The males may also gain some secondary evolutionary advantage from attempted rapes of females from your target species. For instance perhaps it serves as practice for attempted rapes of females of their own species, with the learning experience being enough to incentivize attempted matings continuing.
This isn't a perfect solution, since it's likely that females of your target species would evolve simply evolve a means to prevent pregnancy from ever occuring from matings with the cousin species (Since there is a difference in DNA between the two species any number of mutations may prevent hybrid children from being viable but not affect success of matings with males of the same species). Still, this could place an extra layer of pressure on the females at the same time attempted rapes from males of the same species, even if decreasing in frequency, was adding it's own pressure to help further push towards stronger immune response.
For this idea to work the cousin species would have to have once been reproductively isolated, long enough for them to split off as a separate species, but that they now are less isolated. They likely were isolated for a relatively short time, thus the reason they still are similar enough to keep kinophillia low. This suggests either one species migrated away from the other, evolved into a new species, and then migration brought the two back into contact. Alternatively something 'temporarily' isolated the two species but limiting their ability to travel. For example after an ice age a river fed by glacier ice water grew too fast to be able to cross, separating the species, then after all the glaciers melted the river flow dropped down enough to make migration across the river easy again.
A separate solution from the cousin-species one is to use my CMV example above. Make mate-selection partially about getting immune systems in sync to counter virus or disease. If you do this the original mate-selection process may not be just encouraged by rape by by immune system merging. I'd use both options honestly, you need all the excuses you can to encourage such a strong evolution.
There is no reason for both males and females to have anti-rape techniques
If males could successful identify cuckolding and kill the child then there would be no reason for rape as the child would not survive.

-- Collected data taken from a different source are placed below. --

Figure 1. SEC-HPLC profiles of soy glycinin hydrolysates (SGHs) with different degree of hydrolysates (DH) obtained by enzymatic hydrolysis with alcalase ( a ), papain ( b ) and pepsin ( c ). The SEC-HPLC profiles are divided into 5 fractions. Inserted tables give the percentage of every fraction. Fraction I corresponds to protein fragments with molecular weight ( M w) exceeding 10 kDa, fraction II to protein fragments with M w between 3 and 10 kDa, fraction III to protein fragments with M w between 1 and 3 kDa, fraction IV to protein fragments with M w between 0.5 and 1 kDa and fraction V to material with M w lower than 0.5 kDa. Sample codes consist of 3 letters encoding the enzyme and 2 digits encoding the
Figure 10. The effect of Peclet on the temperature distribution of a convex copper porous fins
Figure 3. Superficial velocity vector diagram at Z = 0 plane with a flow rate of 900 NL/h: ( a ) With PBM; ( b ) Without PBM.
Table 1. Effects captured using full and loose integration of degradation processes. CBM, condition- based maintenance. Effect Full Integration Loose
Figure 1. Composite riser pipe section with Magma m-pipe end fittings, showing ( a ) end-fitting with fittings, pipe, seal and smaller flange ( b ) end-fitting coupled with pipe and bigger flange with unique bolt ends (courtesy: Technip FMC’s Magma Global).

It doesn't make sense for both female and males to have such well evolved anti-rape techniques since either one alone can make rape evolutionary disadvantageous.
This is partially fixed by saying males are not always able to identify cuckoldry, or sometimes are less confident of when they identify it. while they sometimes kill children they are certain are not theirs, they also often abandon the female with the child, when they strongly suspect, but can not confirm, cuckoldry occured. The combination of possible infanticide with abandonment combine to put a heavy cost on females for having a child conceived from rape while giving enough of a chance for the child to survive to adulthood that rape may still be evolutionary advantageous to males.